Consider the velocity and temperature profiles for airflow in a tube with diameter of \(8 \mathrm{~cm}\) can be expressed as $$ \begin{aligned} &u(r)=0.2\left[\left(1-(r / R)^{2}\right]\right. \\ &T(r)=250+200(r / R)^{3} \end{aligned} $$ with units in \(\mathrm{m} / \mathrm{s}\) and \(\mathrm{K}\), respectively. If the convection heat transfer coefficient is \(100 \mathrm{~W} / \mathrm{m}^{2} \cdot \mathrm{K}\), determine the mass flow rate and surface heat flux using the given velocity and temperature profiles. Evaluate the air properties at \(20^{\circ} \mathrm{C}\) and \(1 \mathrm{~atm}\).

Given the tube's diameter \(D = 8~\mathrm{cm}\), we can find the cross-sectional area as follows: Area: \(A = \pi\frac{D^2}{4}\) Substitute the given diameter and calculate the area: \(A = \pi\frac{(0.08)^2}{4} = 5.027\times10^{-3}~\mathrm{m^2}\)

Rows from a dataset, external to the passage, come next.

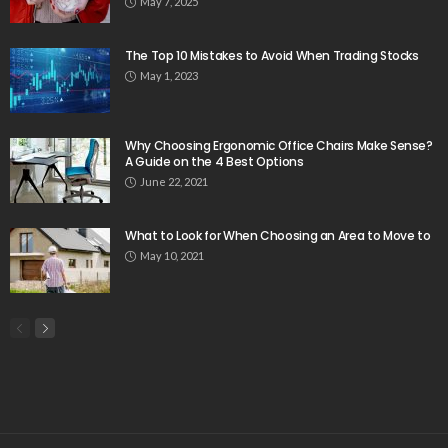
May 7, 2025
The Top 10 Mistakes to Avoid When Trading Stocks
May 1, 2023
Why Choosing Ergonomic Office Chairs Make Sense?
A Guide on the 4 Best Options
June 22, 2021
What to Look for When Choosing an Area to Move to
May 10, 2021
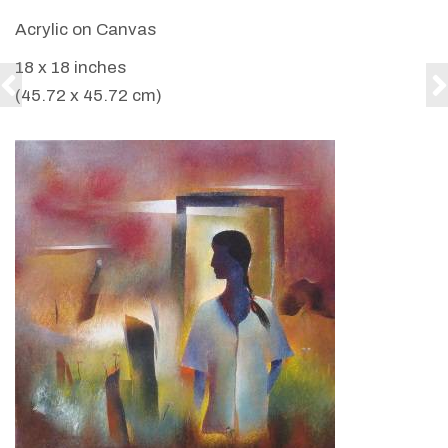
Acrylic on Canvas
18 x 18 inches
(45.72 x 45.72 cm)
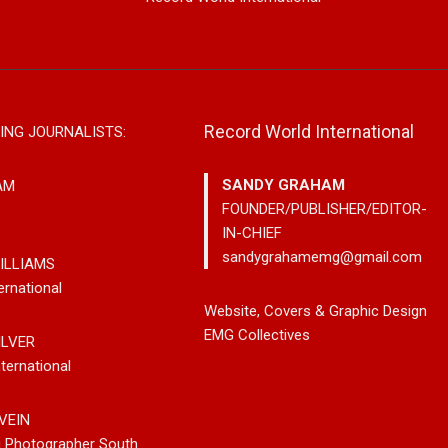
Record World International
ING JOURNALISTS:
SANDY GRAHAM
AM
FOUNDER/PUBLISHER/EDITOR-
IN-CHIEF
sandygrahamemg@gmail.com
ILLIAMS
ernational
ngs Classic Jazz
Mary Garnett Edwards,
Alex Hir
Website, Covers & Graphic Design
 Generation With
Vancouver-Based Country And
New Ame
EMG Collectives
ILVER
ght Here’
Bluegrass Storyteller, Releases
Lane”
ternational
New Single “Boneyard”
VEIN
g Photographer South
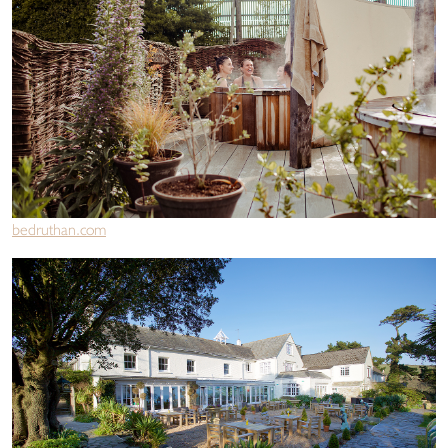
bedruthan.com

The air properties are given at \(20^{\circ}\mathrm{C}\) and \(1~\mathrm{atm}\). We can use the ideal gas law to find the air density: Air density: \(\rho = \frac{P}{RT}\) where \(P = 1~\mathrm{atm} = 101325~\mathrm{Pa}\), \(R = 287~\mathrm{J\cdot kg^{-1} \cdot K^{-1}}\) is the specific gas constant for air, and \(T = 20 + 273.15 = 293.15~\mathrm{K}\). Calculate the air density: \(\rho = \frac{101325}{287 \times 293.15} = 1.204~\mathrm{kg\cdot m^{-3}}\) Now, we can calculate the mass flow rate using the equation \(\dot{m} = \rho A u\). Note that given the velocity profile \(u(r)=0.2\left[\left(1-(r / R)^{2}\right]\right. \mathrm{m}/\mathrm{s}\), we have to integrate \(u(r)\) over the entire tube to find the total flow rate: Mass flow rate: \(\dot{m} = \rho \int_{0}^{R} u(r) 2\pi r dr\) Substitute given values and evaluate the integral: \(\dot{m} = 1.204 \int_{0}^{0.04} (0.2 (1 - (r/0.04)^2) 2\pi r dr = 0.0123~\mathrm{kg\cdot s^{-1}}\)

The temperature profile is given: \(T(r) = 250 + 200(r / R)^{3}~\mathrm{K}\). We can easily find the surface temperature by setting \(r = R\): \(T_s = T(R) = 250 + 200(1)^{3} = 450~\mathrm{K}\) The temperature difference between the cooking tray and the air is given by: \(\Delta T = T_s - T_\mathrm{air} = 450 - 293.15 = 156.85~\mathrm{K}\) Now, calculate the surface heat flux using the convection heat transfer coefficient: Surface heat flux: \(q_s = h \Delta T\) \(q_s = 100 \times 156.85 = 15685~\mathrm{W\cdot m^{-2}}\) The mass flow rate and surface heat flux for the given velocity and temperature profiles in the tube are \(\dot{m} = 0.0123~\mathrm{kg\cdot s^{-1}}\) and \(q_s = 15685~\mathrm{W\cdot m^{-2}}\), respectively.